The third factor arises out of the beating that the US and its terrorist proxies are currently receiving in Syria.  The attempt to overthrow the sovereign government of Syria began in earnest in 2011.  The former Vice President of the US, Joe Biden, acknowledged in October 2014 that Saudi Arabia, Qatar, the UAE and Turkey were the first foreign countries to intervene in Syria’s war.  He should have also acknowledged the US’s role.

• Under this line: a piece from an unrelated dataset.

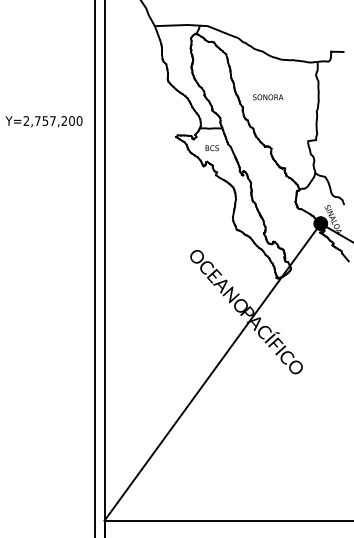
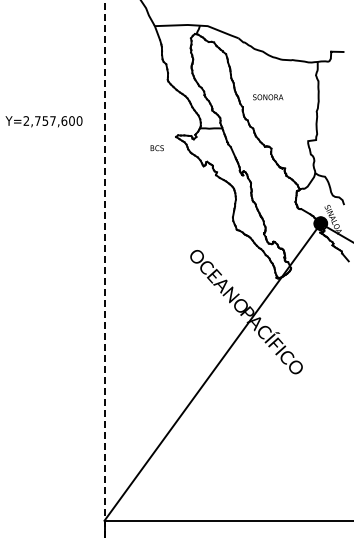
text at (64, 120): Y=2,757,200 -> Y=2,757,600
text at (211, 148) position: (211, 148) -> (156, 148)
line at (95, 268): present -> none
line at (104, 268): solid -> dashed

While lacking direct military intervention the US was certainly a major player in training, arming and financing various terrorist groups, whom they ridiculously claimed were the “moderate opposition” to the Assad government.

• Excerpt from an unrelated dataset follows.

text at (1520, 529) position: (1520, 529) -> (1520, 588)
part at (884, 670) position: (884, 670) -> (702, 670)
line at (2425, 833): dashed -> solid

Iran, which has had a mutual defence treaty with Syria since 2006, did not intervene until 2015, along with Lebanon’s Hezbollah, and Russia.  All three are in Syria at the invitation of the Syrian government, unlike the presence of the US, Australia, the UK and others whose presence is in violation of international law.  The Australian government, for example, has made various spurious claims as to the justification for its involvement in the so-called “coalition” but has refused to release the legal advice it falsely claimed it was seeking before making a decision.

The fourth factor is perhaps the most significant.  After UN Security Council Resolution 2231 was passed in July 2015 Iran was able to begin re-establishing its central role in Eurasia.  Apart from a number of European Union countries rushing to sign deals with Iran, there has been a progressive rapprochement with Turkey, itself orientating away from the European-NATO axis, and more particularly with Russia and China.

Iran is a crucial link in the North South Transportation Corridor (NTSC), the Shanghai Cooperation Organisation (SCO) where it will convert from associate membership to full status, most likely within a year, and also the Eurasian Economic Union (EAEU).

China and Russia are both making major investments in Iran and closer defence links will be an inevitable corollary.  Some defence agreements have already been reached with Russia, and the superior S400 anti-missile system is being installed.  With Chinese and Russian military support a direct American attack on Iran is even more unthinkable than in the past.

It is this relative impotence in the face of a rapidly changing geopolitical structure that frustrates Trump, Haley, Pompeo and Mattis, all of whose visceral dislike of Iran is well documented.

This is not to say that Trump will unilaterally withdraw the US from JCPOA.  Given the US’s well-documented contempt for international law and Trump’s cavalier disregard for treaty obligations some unilateral move cannot be discounted.

The major difference this time is that the Europeans, the Turks, the Chinese and the Russians will simply ignore this latest illustration of America’s self-destructive behaviour and, as the JCPOA says (Preamble viii) work “in good faith and in a constructive atmosphere based on mutual respect, and to refrain from any action inconsistent with the letter and spirit of the JCPOA that would undermine its successful implementation.”